Bonhams to sell a Treasure Trove of Production Material on Orson Welles’s Masterpiece CHIMES AT MIDNIGHT
Chimes at Midnight is Welles's masterpiece, the fullest, most completely realized expression of everything he had been working toward since Citizen Kane, which itself was more an end than a beginning.
--Joseph McBride, ORSON WELLES.
Bonham's Auction house will be selling an archive of rare production material on November 22 in London that belonged to the executive producer of Chimes at Midnight, Alessandro Tasca, who was a cousin of Guiseppe Lampedusa, the author of the classic Sicilian novel The Leopard.
The presale estimate for the collection is between £40,000 and 60,000 (British pounds). Ideally, it would be wonderful if an archive could obtain the material, such as The University of Michigan or the Lilly Library, where it could be available for Welles scholars, but it would seem doubtful that either institution could afford the asking price during these lean economic times. Presumably Simon Callow interviewed Alessandro Tasca before he died in 2000, but if he didn't, it would obviously be nice if he could access to the archive so he could include it's contents in the third volume of his upcoming Welles biography.
Another tantalizing possibility would be to collect the material in a lavish Taschen type of book devoted to Chimes at Midnight, as was done with Les Bravades, after it was auctioned off by Rebecca Welles.
Here are the highlights of the archive, as listed in the auction catalogue:
A series of 23 wash and watercolour drawings by Welles for Chimes at Midnight, some annotated by him (each c.250 x 500mm).
A series of some twenty stills from Don Quixote with the drawings and watercolors commissioned by Welles from the stills, by Ivano Staccioli and other artists.
Papers including some fifty sheets of production and location notes and memos by Welles, with the odd sketch, relating to Chimes at Midnight, Don Quixote and The Dreamers.
Photographs of Welles on the set of Chimes at Midnight, together with the negatives.
Other stills (one of Welles and Tasca on the set of Cagliostro, another of them setting up a TV short in 1961).
A substantial series of approximately 80 letters and notes or memos by Orson Welles to Alessandro Tasca, the majority signed, about ten being autographed, the remainder typed, dating between 1964 and 1984.
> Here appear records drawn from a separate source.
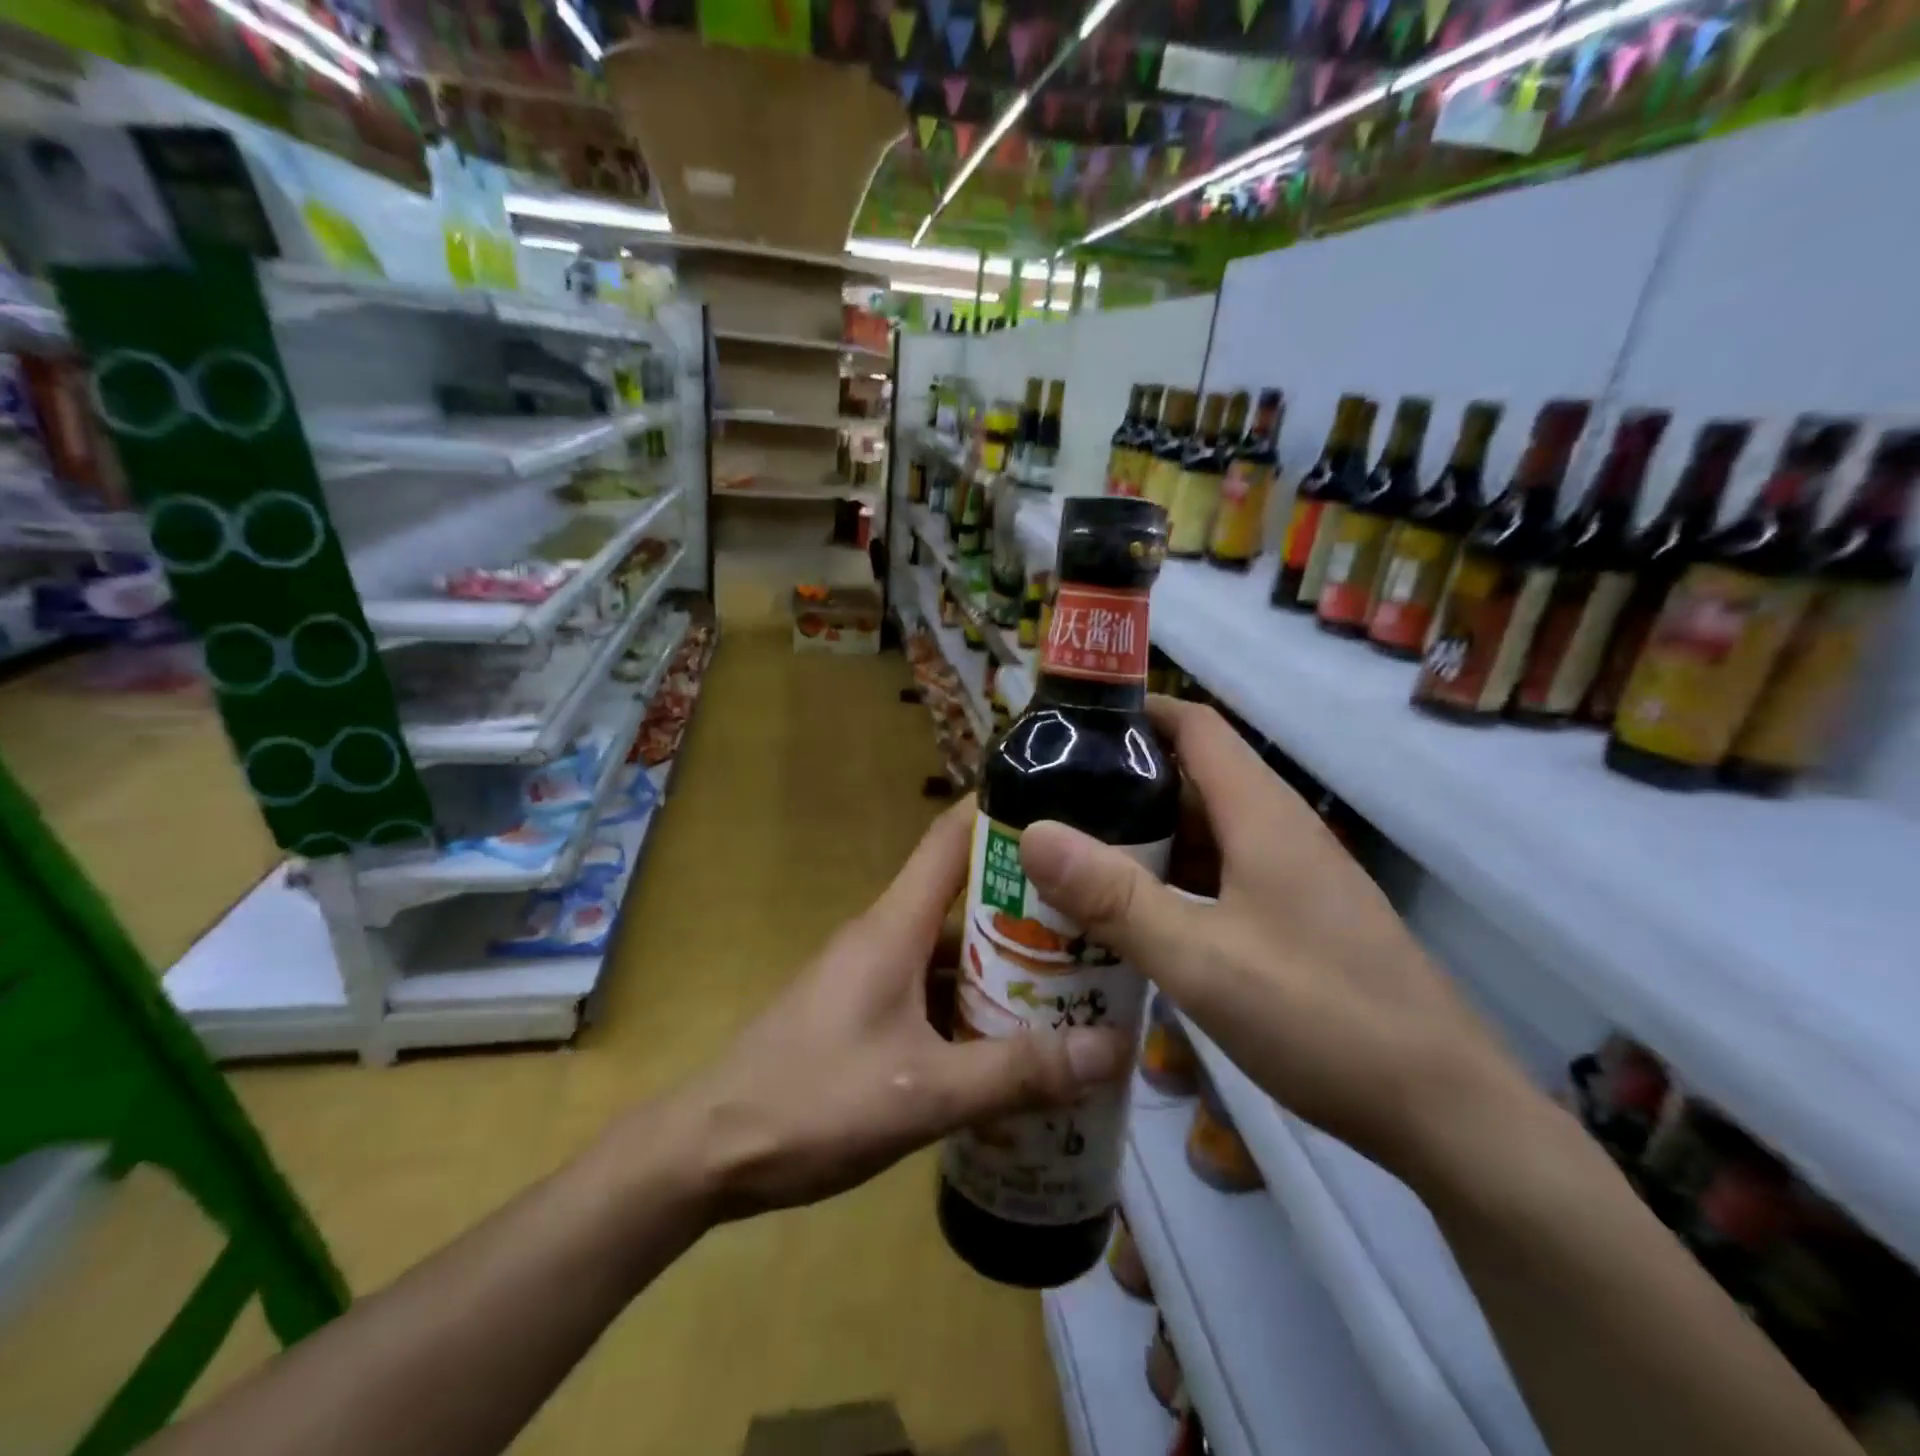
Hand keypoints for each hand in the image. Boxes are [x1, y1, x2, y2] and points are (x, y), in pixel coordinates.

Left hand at [666, 799, 1131, 1220]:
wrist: (707, 1151)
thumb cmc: (812, 1103)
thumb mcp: (923, 1094)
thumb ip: (1016, 1073)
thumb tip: (1111, 1049)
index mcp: (893, 927)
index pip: (949, 838)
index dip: (1000, 813)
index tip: (1063, 810)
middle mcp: (883, 936)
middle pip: (962, 899)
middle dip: (1028, 907)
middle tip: (1099, 922)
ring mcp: (868, 973)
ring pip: (948, 951)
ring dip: (1004, 964)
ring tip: (1075, 984)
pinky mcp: (861, 1010)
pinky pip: (928, 989)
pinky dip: (971, 1004)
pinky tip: (1011, 1042)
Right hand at [1017, 698, 1534, 1189]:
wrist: (1447, 1115)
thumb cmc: (1322, 1019)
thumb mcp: (1202, 959)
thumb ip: (1115, 897)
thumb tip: (1033, 833)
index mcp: (1262, 815)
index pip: (1195, 727)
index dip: (1135, 712)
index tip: (1068, 726)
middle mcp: (1279, 832)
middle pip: (1192, 780)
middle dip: (1121, 785)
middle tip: (1048, 804)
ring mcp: (1292, 880)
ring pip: (1205, 835)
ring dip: (1144, 840)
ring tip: (1073, 858)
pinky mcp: (1297, 922)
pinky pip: (1221, 879)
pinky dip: (1173, 884)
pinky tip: (1134, 919)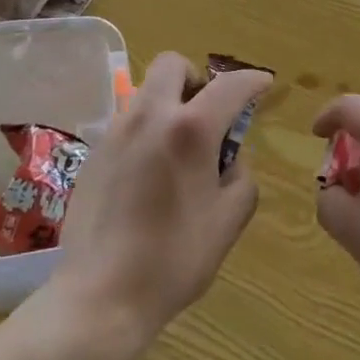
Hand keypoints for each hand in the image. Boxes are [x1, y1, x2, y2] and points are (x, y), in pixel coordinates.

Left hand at [52, 51, 270, 339]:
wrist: (100, 295)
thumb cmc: (173, 259)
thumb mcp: (228, 221)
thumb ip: (242, 178)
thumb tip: (231, 160)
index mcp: (190, 129)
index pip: (229, 85)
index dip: (252, 80)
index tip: (264, 85)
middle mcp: (150, 116)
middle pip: (173, 64)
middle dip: (196, 77)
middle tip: (208, 113)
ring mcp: (117, 131)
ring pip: (147, 92)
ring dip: (169, 103)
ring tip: (179, 147)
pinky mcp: (95, 152)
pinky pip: (128, 122)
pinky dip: (147, 130)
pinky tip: (150, 173)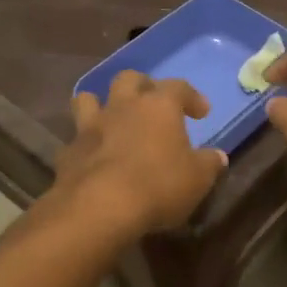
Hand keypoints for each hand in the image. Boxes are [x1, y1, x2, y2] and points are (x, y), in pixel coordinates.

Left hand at [55, 71, 227, 234]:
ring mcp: (90, 127)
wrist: (99, 208)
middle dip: (143, 86)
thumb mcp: (198, 178)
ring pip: (89, 99)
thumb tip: (217, 156)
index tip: (202, 112)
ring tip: (114, 119)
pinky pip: (75, 139)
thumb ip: (209, 163)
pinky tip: (94, 158)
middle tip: (153, 104)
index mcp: (159, 106)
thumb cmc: (159, 185)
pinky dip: (85, 144)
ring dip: (101, 104)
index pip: (179, 87)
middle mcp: (123, 106)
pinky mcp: (68, 152)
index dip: (192, 97)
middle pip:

Retained copies of letters by Tasca to Welles.
Some 25 telegrams from Welles to Tasca.
Correspondence relating to Welles's death (Tasca being the last person to have seen him alive).
Proposed budgets for the never made King Lear, The Big Brass Ring and The Dreamers.
A contract signed by Orson Welles with Central Casting.
Scripts for Orson Welles films or projects (some in duplicate), including Chimes at Midnight, The Other Side of the Wind, The Big Brass Ring, The Dreamers, The Cradle will Rock, King Lear, The Magic Show and Mercedes.
Orson Welles's library ticket for the Los Angeles Public Library, 1985.
The papers chart what were, as Tasca himself confessed in his interview with Cahier du Cinema in November 1985, their many tempestuous rows, not least when Tasca had the temerity to leave the set in order to attend his daughter's wedding. But after the Wellesian storms, comes the sunshine, as a (fairly typical) letter shows:
"I have put a severe strain on the most valued of all my friendships; behaving stupidly and brutishly and am most profoundly ashamed for having done so. It's an indisputable fact that you must be left alone to do your job your way, and that's the way it's going to be from now on, believe me"; having, in the same letter, launched into a discussion of the correct negotiating techniques to employ with agents, he ends: "But that, of course, doesn't change my boorish treatment of your good self, in whom I hold a regard higher than I could ever express and a personal affection which makes my behaviour all the more inexcusable".
Many of Welles's notes have been scrawled on the set, and give a tangible sense of being there with him; as in one hand-scrawled missive:
WHERE'S THE WIND?
Often they are trivial in the extreme, and all the more valuable for that:
Last night I asked Rose Marie to call you and say not to come this Morning...
I've just now found out that she forgot. Forgive me! / Could you arrange to get me some more Cigars?
In this interesting memorandum headed "Cinematographer: And The Crew" Welles discusses his preference for a lighting cameraman, who ended up being, not an Italian, but a French man, Edmond Richard, who had shot Welles' previous film The Trial:
With almost any other director it would be logical to use, for the European filming, a European cameraman: not a Yugoslav (they are good but slow) but an Italian. However, in my pictures I am, to a very considerable extent, my own cameraman. All basic decisions particularly as regards the lighting must be made by myself. This means that we require a good technician who is also a good leader of his crew, and above all, a fast worker. It goes without saying that he must be fully capable of lighting a scene entirely on his own, but it is essential that he understand and cheerfully agree to an arrangement whereby all the important initiatives in the photography come from me – in other words, he must accept a sort of partnership in which I am, in the crunch, the senior partner.